**Exercise**
Could you set down exactly the lines in the records below between the line holding "drodze – zachowaj" and the line holding "dell’elemento base, enfatizzando", inclusive?

**Task material**
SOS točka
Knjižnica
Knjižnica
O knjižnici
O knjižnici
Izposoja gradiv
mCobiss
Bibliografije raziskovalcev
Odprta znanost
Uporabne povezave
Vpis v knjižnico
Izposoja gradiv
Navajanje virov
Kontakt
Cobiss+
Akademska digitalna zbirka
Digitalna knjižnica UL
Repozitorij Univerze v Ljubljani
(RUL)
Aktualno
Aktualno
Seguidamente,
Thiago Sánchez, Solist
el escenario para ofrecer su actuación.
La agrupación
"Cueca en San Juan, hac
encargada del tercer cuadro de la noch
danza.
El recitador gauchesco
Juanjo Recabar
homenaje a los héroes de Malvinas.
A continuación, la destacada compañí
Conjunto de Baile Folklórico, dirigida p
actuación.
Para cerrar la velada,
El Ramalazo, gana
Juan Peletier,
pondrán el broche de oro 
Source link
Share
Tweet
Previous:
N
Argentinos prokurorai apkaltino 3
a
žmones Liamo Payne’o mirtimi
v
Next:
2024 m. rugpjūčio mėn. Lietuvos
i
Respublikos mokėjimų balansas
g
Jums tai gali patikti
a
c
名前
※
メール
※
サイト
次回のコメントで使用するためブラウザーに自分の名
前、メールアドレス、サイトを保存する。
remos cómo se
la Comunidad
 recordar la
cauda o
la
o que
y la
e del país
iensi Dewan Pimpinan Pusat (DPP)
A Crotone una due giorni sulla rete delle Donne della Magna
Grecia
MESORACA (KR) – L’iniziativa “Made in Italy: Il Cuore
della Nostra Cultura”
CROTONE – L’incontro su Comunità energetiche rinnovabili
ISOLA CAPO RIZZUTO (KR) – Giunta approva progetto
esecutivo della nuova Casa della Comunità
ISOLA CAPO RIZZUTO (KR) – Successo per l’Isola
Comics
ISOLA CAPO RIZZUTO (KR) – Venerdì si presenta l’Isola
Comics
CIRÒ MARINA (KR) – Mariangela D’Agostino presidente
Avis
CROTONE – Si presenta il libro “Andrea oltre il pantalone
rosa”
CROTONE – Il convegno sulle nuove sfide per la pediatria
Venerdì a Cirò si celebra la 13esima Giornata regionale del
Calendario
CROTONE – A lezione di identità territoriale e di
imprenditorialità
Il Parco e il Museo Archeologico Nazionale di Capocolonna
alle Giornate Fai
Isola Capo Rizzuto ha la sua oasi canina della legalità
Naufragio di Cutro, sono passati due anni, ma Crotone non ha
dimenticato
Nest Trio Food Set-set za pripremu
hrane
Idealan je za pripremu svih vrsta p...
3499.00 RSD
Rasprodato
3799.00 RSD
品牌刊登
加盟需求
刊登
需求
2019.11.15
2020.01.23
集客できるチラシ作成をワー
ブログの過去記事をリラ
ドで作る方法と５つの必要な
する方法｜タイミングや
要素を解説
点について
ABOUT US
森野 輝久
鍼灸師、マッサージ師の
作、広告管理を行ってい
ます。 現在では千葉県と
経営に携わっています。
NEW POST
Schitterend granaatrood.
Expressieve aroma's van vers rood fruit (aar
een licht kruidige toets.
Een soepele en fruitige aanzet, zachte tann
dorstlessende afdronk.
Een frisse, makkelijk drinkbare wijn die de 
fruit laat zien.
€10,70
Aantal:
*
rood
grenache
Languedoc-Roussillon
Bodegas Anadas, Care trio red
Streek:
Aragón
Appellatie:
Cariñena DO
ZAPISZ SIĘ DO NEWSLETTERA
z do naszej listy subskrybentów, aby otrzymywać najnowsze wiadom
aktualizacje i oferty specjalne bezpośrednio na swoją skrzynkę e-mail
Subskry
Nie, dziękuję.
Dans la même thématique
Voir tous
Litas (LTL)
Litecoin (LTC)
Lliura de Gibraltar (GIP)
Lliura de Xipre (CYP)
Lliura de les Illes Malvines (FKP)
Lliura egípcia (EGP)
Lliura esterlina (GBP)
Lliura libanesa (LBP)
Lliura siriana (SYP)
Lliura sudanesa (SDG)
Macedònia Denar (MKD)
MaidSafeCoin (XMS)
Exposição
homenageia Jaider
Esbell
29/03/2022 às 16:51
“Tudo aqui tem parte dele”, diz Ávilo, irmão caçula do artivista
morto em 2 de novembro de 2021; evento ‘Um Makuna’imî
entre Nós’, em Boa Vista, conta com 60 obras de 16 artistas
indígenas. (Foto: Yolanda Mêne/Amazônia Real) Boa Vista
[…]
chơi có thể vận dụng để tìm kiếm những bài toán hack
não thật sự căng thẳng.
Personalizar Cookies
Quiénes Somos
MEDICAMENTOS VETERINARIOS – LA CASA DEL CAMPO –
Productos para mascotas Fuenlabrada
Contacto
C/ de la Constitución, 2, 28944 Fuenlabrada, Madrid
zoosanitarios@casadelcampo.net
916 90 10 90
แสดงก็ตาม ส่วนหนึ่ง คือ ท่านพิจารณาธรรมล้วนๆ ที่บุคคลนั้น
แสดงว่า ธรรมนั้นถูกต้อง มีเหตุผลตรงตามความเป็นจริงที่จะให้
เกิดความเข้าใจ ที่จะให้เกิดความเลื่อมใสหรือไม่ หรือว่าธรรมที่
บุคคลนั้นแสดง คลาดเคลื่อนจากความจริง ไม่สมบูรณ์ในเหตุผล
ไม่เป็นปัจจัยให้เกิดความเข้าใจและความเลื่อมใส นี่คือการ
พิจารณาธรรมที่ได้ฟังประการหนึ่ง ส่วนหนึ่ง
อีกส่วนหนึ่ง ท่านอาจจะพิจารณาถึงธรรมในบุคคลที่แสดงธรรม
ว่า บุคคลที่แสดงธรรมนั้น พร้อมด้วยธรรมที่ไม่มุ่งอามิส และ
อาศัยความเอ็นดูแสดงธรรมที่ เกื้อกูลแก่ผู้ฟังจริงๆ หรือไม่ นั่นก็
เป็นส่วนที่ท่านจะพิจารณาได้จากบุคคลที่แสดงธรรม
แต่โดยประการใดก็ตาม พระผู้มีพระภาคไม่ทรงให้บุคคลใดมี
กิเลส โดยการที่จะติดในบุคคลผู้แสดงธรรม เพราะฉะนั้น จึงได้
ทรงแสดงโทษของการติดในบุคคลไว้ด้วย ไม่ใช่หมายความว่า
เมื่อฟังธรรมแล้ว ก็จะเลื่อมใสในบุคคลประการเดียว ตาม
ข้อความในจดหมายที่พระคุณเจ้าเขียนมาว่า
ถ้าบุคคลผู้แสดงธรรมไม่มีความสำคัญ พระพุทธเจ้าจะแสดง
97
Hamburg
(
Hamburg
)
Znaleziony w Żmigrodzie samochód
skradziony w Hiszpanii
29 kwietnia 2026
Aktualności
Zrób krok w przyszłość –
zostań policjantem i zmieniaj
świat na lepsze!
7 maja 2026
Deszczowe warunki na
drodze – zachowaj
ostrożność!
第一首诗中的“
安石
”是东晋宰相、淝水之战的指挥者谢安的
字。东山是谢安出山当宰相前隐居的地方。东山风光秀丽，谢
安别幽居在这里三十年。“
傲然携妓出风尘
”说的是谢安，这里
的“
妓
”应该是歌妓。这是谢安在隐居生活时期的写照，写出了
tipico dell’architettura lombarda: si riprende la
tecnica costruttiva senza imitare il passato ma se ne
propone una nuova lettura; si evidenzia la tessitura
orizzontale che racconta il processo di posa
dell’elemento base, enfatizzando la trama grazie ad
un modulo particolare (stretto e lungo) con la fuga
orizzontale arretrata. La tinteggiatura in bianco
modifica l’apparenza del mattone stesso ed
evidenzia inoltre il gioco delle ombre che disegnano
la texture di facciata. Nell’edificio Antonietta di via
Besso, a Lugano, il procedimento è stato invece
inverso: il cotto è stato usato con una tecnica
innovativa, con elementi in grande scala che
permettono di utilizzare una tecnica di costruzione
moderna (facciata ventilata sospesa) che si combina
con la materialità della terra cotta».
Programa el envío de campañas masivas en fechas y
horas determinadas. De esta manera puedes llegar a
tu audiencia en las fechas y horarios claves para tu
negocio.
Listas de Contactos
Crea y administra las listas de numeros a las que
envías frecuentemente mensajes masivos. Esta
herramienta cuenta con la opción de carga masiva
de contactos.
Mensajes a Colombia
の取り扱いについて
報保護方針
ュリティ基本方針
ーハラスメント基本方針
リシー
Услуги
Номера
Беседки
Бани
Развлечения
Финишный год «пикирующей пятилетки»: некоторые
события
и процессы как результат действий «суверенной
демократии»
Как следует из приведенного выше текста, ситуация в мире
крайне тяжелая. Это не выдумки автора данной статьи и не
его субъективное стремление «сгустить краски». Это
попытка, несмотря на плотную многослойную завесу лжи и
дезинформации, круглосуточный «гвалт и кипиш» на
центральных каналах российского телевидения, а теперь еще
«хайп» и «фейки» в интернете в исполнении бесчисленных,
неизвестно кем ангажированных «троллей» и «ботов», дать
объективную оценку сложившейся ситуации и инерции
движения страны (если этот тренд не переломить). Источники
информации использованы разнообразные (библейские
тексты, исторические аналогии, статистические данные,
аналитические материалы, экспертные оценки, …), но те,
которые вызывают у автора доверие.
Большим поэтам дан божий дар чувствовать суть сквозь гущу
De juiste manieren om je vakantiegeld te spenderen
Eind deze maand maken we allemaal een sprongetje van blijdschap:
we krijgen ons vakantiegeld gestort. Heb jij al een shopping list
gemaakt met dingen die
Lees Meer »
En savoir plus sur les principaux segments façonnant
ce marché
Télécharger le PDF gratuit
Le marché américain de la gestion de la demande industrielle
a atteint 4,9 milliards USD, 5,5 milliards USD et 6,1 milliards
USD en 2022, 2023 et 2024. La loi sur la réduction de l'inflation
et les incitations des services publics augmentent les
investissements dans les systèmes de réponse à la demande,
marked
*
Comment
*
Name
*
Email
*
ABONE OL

**Answer section**
drodze – zachowaj
ostrożność!
第一首诗中的“
安石
”是东晋宰相、淝水之战的指挥者谢安的
字。东山是谢安出山当宰相前隐居的地方。东山风光秀丽，谢
安别幽居在这里三十年。“
傲然携妓出风尘
”说的是谢安，这里
的“
妓
”应该是歌妓。这是谢安在隐居生活时期的写照，写出了
tipico dell’architettura lombarda: si riprende la
tecnica costruttiva senza imitare il passato ma se ne
propone una nuova lettura; si evidenzia la tessitura
orizzontale che racconta il processo di posa
dell’elemento base, enfatizzando la trama grazie ad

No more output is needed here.